**Task objective:** Reproduce the passage of the forum thread below between "Lol, snap, although" and "with them eh!", inclusive.

Can someone suggest a period that this subject has to go away for? A week? a month?.... Is it ok to talk about it next year or would that be a bit close to the aniversary.

I do agree it should be in the restricted forum though


----------



## jmm1 (Aug 18, 2009)

I have an L85(A2) which fires 5.56 rounds and attached to it is a SUSAT ( SIGHT UNIT SMALL ARMS TRI-LUX ),obviously it doesn't belong to me personally and I a Marksman.


----------



## gaz64 (May 5, 2009)

jmm1 said:


> I have an L85(A2) which fires 5.56 rounds and attached to it is a SUSAT ( SIGHT UNIT SMALL ARMS TRI-LUX ),obviously it doesn't belong to me personally and I a Marksman.


 I've got one just like that but they do keep making me sign it back in  that said I don't have to pay for the rounds that I fire


----------



## jmm1 (Aug 18, 2009)

Neither do I,Gaz


----------



## thomasaurus (May 31, 2010)

gaz64 said:


> jmm1 said:
> 
> 
> > I have an L85(A2) which fires 5.56 rounds and attached to it is a SUSAT ( SIGHT UNIT SMALL ARMS TRI-LUX ),obviously it doesn't belong to me personally and I a Marksman.
> ...


Lol, snap, although I've got rather attached to the lsw I got dumped with for a shooting comp recently. Can't complain with getting paid to play with them eh!


----------

Saved entries
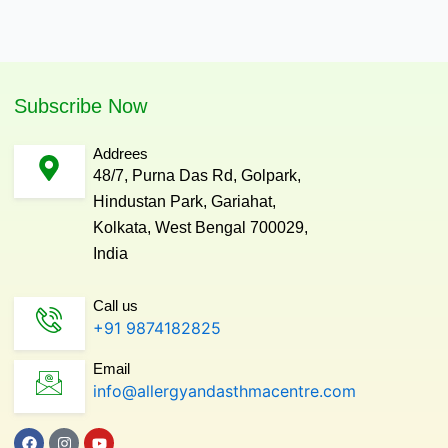
Subscribe Now
Addrees
48/7, Purna Das Rd, Golpark,
Hindustan Park, Gariahat,
Kolkata, West Bengal 700029,
India
Call us
+91 9874182825
Email
info@allergyandasthmacentre.com
F
I
Y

**Solution:**
Lol, snap, although I've got rather attached to the lsw I got dumped with for a shooting comp recently. Can't complain with getting paid to play with them eh!